• **Exercise instructions**
Among the entries below, one stretch runs from the line that contains "Verif. disponibilidad" through the line that contains "Bizi Takip Edin". Repeat that stretch exactly, ends included, and only that.

[Opening Records for this exercise section]

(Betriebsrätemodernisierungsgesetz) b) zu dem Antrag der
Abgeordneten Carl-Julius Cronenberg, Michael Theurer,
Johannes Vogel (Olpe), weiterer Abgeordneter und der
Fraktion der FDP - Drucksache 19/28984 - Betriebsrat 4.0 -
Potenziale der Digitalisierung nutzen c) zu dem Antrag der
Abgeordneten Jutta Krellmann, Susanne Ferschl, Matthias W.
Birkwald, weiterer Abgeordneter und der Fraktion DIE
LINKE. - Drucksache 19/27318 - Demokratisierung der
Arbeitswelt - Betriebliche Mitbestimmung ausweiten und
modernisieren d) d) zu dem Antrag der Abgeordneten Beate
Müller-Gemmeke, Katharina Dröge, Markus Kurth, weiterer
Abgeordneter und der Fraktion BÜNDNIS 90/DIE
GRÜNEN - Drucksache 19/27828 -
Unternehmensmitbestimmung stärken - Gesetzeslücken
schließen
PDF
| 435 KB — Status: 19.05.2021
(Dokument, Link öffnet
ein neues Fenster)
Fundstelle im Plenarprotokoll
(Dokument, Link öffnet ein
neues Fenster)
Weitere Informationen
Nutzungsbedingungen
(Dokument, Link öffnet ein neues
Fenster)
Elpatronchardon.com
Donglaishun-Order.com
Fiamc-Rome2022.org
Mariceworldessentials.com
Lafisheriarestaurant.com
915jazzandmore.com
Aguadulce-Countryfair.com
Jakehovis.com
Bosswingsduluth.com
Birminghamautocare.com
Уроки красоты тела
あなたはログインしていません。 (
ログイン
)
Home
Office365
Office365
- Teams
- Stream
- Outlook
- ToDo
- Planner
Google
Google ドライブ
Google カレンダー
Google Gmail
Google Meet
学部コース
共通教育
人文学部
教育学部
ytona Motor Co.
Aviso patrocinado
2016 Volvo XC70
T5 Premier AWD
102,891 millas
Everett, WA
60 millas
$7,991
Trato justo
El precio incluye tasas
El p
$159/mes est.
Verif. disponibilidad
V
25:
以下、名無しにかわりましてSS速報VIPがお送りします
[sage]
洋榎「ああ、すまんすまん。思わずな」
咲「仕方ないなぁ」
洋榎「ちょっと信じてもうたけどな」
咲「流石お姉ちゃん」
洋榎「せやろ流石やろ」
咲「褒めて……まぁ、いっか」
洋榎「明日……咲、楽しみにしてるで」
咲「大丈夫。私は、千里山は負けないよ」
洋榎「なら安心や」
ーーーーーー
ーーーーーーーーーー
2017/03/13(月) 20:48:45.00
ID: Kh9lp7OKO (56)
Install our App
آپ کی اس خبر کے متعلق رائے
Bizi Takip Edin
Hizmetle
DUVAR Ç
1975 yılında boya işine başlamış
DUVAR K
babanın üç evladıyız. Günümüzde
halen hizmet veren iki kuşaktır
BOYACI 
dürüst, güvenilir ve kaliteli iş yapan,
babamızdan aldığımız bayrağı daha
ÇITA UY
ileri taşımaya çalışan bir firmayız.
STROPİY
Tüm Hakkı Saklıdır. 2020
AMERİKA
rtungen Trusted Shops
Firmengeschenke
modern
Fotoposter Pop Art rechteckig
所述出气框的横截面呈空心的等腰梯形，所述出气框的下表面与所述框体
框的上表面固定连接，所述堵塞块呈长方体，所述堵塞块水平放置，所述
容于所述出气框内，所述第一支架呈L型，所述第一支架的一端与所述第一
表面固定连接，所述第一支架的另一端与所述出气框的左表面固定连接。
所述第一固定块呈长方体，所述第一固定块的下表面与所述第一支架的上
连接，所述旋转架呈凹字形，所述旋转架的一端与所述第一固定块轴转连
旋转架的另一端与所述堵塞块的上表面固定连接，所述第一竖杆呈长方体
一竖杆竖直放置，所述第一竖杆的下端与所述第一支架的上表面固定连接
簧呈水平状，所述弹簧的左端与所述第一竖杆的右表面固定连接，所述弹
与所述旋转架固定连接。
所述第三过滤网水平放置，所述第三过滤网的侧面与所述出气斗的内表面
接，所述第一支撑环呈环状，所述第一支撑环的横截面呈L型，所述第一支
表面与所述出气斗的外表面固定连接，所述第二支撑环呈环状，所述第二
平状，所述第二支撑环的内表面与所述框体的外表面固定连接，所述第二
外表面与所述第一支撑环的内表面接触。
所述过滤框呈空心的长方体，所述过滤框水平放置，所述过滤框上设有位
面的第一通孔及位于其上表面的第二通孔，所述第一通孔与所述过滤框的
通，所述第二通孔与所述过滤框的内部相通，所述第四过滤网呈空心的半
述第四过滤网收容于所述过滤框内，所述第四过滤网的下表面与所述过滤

[Closing Records for this exercise section]

• **Solution for this problem**
Verif. disponibilidad
V
25:
以下、名無しにかわりましてSS速報VIPがお送りします
[sage]
洋榎「ああ、すまんすまん。思わずな」
咲「仕方ないなぁ」
洋榎「ちょっと信じてもうたけどな」
咲「流石お姉ちゃん」
洋榎「せやろ流石やろ」
咲「褒めて……まぁ、いっか」
洋榎「明日……咲、楽しみにしてるで」
咲「大丈夫。私は、千里山は負けないよ」
洋榎「なら安心や」
ーーーーーー
ーーーーーーーーーー
2017/03/13(月) 20:48:45.00
ID: Kh9lp7OKO (56)
Install our App
آپ کی اس خبر کے متعلق رائے
Bizi Takip Edin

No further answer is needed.